For Messi and Argentina, the (extra) wait is worth it

LUSAIL, Qatar – Lionel Messi had to wait and wait and wait. He had to wait until he was 35. He had to wait until he had already lost a World Cup final. He had to wait after appearing to have won for Argentina in regulation time and he had to wait after believing he had beaten France again in extra time.
He had to wait until the end of the most extraordinary final in the tournament’s history, in which Messi produced a career-defining performance and yet was somehow surpassed by Kylian Mbappé, the top-scorer of the first hat-trick in the biggest game in more than half a century.
Only then, finally, was his waiting, his agony, over. Only then did he hand over the World Cup, that precious third star, to Argentina, cementing his claim to be the best player to ever play the game.
The emotions that accompanied Argentina on their way to the final were so raw, so fickle, that it seemed inevitable that the final step along the way would be tense and frenetic and filled with fear. After all, around 36 years of history and the crucial legacy of Messi’s career were at stake. That carries enormous weight.
But when the time came, Argentina seemed to shoulder the burden lightly. Where France looked careless and uncertain, Lionel Scaloni’s team were crisp and purposeful. Ángel Di María, back in the team, tormented Jules Koundé on Argentina’s left; Messi was lurking around, lured by a radar he’s honed over the past two decades to be where he could cause the most trouble.
Argentina’s supremacy was established and then consolidated by half-time. Di María, the game’s outstanding offensive player, drew a very soft penalty after a foul by Ousmane Dembélé; Messi duly transformed, his team-mates swamped him while Argentina’s fans melted with joy.
What followed was that team’s masterpiece: five quick passes that swept Argentina from one end of the field to the next, culminating in a goal equal to at least any goal scored in a World Cup final in the past half-century.
Di María finished it, and there were supporting roles for Alexis Mac Allister and Julián Álvarez, but it depended on a single, silky touch from Messi, who stood on the halfway line, a moment of alchemy that took the most ordinary of materials and twisted them into something golden.
And that seemed to be it then. This was an oddly passive French team for much of the tournament, outplayed by England in the quarter-finals and by Morocco for significant parts of the semi-finals. The control that was the hallmark of his victory in Russia four years ago was notably absent; This seemed like a team living uncomfortably close to the edge.
Deschamps did what he could to get his team back in the game, knocking out both Dembélé and Olivier Giroud before half-time, equal parts brave, determined and sheer, blind panic. It made little difference. France barely dealt a blow to Argentina. As a world champion, time seemed to fly by.
It took exactly two minutes for everything to change, for all Argentina’s painstaking work in this game, in this tournament, to collapse. Nicólas Otamendi, the grizzled centre-back, misjudged a fairly direct pass and let one of France’s substitutes Randal Kolo Muani escape; As he recovered, he re-bundled the striker. The French had a penalty converted by Mbappé and a glimmer of hope.

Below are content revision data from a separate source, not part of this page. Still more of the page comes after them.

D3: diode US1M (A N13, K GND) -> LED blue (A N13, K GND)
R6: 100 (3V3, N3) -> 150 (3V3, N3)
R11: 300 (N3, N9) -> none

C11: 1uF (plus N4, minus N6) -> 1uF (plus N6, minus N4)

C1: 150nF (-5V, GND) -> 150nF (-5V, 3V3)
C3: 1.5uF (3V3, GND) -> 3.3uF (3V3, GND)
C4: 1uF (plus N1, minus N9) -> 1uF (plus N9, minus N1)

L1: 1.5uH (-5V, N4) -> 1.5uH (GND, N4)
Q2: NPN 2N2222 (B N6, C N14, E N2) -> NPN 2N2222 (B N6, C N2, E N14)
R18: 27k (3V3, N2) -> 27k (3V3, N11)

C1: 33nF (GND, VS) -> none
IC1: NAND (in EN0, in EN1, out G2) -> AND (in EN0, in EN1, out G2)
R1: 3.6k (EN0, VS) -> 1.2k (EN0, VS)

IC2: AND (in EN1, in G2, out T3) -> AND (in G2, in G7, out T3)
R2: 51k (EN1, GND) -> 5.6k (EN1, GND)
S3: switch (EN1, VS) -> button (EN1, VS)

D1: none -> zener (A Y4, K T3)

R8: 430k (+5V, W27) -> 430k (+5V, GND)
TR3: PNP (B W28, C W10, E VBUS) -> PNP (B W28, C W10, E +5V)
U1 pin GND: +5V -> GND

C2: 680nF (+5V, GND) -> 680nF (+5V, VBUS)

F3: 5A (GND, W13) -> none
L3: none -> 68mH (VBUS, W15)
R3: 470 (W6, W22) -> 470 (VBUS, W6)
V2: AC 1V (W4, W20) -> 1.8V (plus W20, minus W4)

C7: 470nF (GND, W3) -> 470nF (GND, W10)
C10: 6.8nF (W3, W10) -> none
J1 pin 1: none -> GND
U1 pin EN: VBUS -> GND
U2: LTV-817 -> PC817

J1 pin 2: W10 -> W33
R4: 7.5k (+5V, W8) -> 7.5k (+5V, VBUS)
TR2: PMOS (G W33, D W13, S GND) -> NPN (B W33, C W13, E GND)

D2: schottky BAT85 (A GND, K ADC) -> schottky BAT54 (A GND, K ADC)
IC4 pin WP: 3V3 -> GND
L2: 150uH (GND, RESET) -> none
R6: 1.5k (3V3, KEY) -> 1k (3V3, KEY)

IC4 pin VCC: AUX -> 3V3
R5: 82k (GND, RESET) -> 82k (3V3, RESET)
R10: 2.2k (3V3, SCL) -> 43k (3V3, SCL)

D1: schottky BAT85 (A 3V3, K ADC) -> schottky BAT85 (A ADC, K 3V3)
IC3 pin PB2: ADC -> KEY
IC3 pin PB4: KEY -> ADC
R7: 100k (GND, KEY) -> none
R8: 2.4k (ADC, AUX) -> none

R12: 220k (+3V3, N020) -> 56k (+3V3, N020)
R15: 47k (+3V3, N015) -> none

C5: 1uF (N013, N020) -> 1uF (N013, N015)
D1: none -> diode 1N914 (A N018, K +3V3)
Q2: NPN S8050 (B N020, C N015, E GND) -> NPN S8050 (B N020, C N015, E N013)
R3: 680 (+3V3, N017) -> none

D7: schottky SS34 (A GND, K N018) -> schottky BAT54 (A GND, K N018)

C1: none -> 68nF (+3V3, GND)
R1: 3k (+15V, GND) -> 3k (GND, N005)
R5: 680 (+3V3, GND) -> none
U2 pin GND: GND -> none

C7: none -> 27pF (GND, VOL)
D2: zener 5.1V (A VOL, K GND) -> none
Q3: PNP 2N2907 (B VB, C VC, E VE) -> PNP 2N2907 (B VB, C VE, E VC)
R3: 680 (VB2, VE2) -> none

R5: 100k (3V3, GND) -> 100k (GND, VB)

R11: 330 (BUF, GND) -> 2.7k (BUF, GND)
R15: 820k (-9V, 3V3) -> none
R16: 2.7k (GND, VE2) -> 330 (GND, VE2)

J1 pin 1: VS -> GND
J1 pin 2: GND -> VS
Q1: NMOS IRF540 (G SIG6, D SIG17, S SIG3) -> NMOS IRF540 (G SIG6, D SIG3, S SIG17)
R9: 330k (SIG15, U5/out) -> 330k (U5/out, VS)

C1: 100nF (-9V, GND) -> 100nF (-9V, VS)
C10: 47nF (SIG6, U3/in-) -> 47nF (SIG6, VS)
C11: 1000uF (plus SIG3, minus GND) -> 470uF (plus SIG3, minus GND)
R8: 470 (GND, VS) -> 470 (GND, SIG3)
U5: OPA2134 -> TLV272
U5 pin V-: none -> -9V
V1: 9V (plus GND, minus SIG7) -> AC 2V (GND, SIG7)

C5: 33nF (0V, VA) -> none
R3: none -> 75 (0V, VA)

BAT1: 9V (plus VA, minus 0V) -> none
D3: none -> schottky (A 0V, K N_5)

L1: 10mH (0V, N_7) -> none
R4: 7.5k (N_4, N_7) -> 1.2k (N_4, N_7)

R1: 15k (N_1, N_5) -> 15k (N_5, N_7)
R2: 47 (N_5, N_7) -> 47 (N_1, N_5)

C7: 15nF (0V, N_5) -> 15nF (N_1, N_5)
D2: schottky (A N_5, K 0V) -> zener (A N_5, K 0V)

Argentina were still recovering their composure when the hammer hit: Messi himself was caught dallying the ball, a clever touch from Marcus Thuram and a fierce first-time volley from Mbappé that whizzed past Emiliano Martínez’s desperate grip. Argentina’s players slumped, gasping for breath. They had been so close, and in an instant they were as far as ever.
For a while it seemed Argentina’s hopes could go no further than going into extra time and then waiting for penalties. However, Messi intervened again and was unwilling to accept an ending he didn’t write. When Hugo Lloris blocked a Lautaro Martínez shot, Messi had to drive the ball home.
He then celebrated as if he knew how close he was to his team; he had not reckoned with Mbappé’s own determination to be the master of his own destiny. His shot was handled by Gonzalo Montiel; He stepped up after 117 minutes to take the penalty, completing his hat-trick in a World Cup final to ensure the game went the distance, to the sweetest, cruelest conclusion imaginable.
met Mbappe. Messi met. But Kingsley Coman and Aurelién Tchouámeni didn’t, leaving right-back Montiel for the shot that would echo through the ages. The roar of the Argentine fans as the ball hit the back of the net seemed to pierce the sky. Messi dropped to his knees, hugged his teammates, his wait was finally over.